__DO THIS__: Extract the full webinar summary on environmental crimes below, reproducing it word for word.

__QUOTED TEXT__:
▼
How to punish those responsible for environmental crimes: Ukrainian and international experience. Summary of the webinar by Michael Kelly

On July 14, within the framework of the Ukrainian International Criminal Justice Week, held for the sixth time by the Center for Civil Liberties, a webinar “Environmental Crimes under Ukrainian and International Law” was held by Michael Kelly, Professor of Law at Creighton University (USA) and Director of the Cayman Center for International Criminal Justice, which helps Ukrainian prosecutors prosecute environmental crimes. The expert outlined the state of Ukrainian and international legislation on environmental crimes, the role of Ukraine’s experience in its development, and the prospects for its application in court practice. Here are the notes from the event.

Environmental crimes in the context of the Russian Federation’s war against Ukraine

The armed aggression of the Russian Federation against Ukraine has had a devastating impact on the environment. Environmental crimes are committed during hostilities by all branches of the military. For example, the Russian Navy has killed between 37500 and 48000 dolphins, i.e., every sixth dolphin in the Black Sea, through shelling, mines, and intensive use of sonar. Notably, even land-based operations harm dolphins – the destruction of the Kakhovka hydroelectric power plant resulted in thousands of liters of contaminated water in the Black Sea, which can also be considered a separate environmental crime. According to experts, the continuation of the war could lead to the complete extinction of dolphins in Ukraine.
▲
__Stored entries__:
▼
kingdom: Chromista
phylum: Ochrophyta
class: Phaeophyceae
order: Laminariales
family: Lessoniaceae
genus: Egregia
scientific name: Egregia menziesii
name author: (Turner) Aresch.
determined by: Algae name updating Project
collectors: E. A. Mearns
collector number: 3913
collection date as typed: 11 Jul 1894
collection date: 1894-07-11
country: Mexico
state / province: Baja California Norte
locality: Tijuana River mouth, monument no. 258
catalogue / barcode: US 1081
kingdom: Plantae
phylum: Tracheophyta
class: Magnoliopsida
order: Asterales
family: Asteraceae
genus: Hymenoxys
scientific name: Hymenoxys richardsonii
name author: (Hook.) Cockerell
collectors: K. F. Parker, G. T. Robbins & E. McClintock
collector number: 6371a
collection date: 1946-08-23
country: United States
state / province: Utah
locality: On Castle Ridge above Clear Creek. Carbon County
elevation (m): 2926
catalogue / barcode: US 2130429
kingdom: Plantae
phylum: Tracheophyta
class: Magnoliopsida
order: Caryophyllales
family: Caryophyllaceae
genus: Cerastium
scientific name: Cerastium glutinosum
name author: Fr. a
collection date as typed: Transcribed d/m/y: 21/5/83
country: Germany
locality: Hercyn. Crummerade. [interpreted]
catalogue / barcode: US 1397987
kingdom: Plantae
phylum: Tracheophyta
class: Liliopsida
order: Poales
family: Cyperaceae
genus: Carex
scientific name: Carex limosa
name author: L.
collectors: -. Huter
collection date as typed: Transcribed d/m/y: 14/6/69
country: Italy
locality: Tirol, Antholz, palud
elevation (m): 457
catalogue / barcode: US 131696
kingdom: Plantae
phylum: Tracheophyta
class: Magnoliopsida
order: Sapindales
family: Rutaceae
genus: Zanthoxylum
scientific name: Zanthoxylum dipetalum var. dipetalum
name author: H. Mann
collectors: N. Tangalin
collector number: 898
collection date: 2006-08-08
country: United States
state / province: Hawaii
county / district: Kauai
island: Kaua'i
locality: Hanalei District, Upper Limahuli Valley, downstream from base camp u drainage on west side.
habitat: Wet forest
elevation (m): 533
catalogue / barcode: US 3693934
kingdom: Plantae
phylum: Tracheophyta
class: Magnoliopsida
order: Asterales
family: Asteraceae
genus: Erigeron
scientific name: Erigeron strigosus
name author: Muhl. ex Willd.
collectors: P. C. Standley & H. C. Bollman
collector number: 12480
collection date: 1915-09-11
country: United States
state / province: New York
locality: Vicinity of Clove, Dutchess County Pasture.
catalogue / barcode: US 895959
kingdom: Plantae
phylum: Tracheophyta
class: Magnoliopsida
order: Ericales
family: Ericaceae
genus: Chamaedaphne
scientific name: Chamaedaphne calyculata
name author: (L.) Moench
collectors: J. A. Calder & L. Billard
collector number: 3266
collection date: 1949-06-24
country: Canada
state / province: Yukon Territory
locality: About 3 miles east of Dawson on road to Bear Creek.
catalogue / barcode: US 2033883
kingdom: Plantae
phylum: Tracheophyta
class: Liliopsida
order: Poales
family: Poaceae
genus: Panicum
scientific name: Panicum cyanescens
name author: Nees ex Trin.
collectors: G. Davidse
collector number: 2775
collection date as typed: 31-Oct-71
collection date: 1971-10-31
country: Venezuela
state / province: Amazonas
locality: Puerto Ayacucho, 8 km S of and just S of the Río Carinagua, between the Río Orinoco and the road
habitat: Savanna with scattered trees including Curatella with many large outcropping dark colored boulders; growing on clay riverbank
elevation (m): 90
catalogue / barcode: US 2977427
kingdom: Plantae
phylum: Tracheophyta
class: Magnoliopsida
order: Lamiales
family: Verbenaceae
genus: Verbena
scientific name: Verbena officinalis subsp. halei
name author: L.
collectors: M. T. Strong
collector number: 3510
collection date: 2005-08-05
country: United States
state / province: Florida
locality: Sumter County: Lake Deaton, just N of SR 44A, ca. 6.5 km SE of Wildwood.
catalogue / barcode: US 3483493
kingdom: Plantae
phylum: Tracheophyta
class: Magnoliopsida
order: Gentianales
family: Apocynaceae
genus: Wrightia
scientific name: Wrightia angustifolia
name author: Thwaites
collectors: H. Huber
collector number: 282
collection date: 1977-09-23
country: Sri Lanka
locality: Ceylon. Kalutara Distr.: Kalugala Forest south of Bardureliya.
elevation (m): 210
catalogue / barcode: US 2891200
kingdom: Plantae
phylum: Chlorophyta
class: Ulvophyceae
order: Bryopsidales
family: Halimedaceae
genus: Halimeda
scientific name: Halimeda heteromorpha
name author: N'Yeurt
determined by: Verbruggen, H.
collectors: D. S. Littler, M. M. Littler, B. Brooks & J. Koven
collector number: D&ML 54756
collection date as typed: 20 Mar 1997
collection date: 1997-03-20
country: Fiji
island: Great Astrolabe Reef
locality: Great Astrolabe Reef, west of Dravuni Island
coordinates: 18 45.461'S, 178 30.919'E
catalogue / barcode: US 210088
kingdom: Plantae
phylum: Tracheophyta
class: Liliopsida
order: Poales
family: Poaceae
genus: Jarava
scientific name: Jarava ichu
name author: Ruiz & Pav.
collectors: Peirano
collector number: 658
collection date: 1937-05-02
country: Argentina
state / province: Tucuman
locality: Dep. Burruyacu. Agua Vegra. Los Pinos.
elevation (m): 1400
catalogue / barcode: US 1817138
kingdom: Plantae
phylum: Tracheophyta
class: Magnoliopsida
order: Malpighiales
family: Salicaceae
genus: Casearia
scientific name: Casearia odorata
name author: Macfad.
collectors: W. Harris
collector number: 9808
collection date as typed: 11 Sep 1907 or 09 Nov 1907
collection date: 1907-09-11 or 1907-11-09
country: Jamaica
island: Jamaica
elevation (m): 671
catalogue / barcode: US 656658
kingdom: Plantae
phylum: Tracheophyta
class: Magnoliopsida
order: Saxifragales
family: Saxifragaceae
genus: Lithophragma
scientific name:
▲
__TASK RESPONSE__:
How to punish those responsible for environmental crimes: Ukrainian and international experience. Summary of the webinar by Michael Kelly

On July 14, within the framework of the Ukrainian International Criminal Justice Week, held for the sixth time by the Center for Civil Liberties, a webinar “Environmental Crimes under Ukrainian and International Law” was held by Michael Kelly, Professor of Law at Creighton University (USA) and Director of the Cayman Center for International Criminal Justice, which helps Ukrainian prosecutors prosecute environmental crimes. The expert outlined the state of Ukrainian and international legislation on environmental crimes, the role of Ukraine’s experience in its development, and the prospects for its application in court practice. Here are the notes from the event.

Environmental crimes in the context of the Russian Federation’s war against Ukraine

The armed aggression of the Russian Federation against Ukraine has had a devastating impact on the environment. Environmental crimes are committed during hostilities by all branches of the military. For example, the Russian Navy has killed between 37500 and 48000 dolphins, i.e., every sixth dolphin in the Black Sea, through shelling, mines, and intensive use of sonar. Notably, even land-based operations harm dolphins – the destruction of the Kakhovka hydroelectric power plant resulted in thousands of liters of contaminated water in the Black Sea, which can also be considered a separate environmental crime. According to experts, the continuation of the war could lead to the complete extinction of dolphins in Ukraine.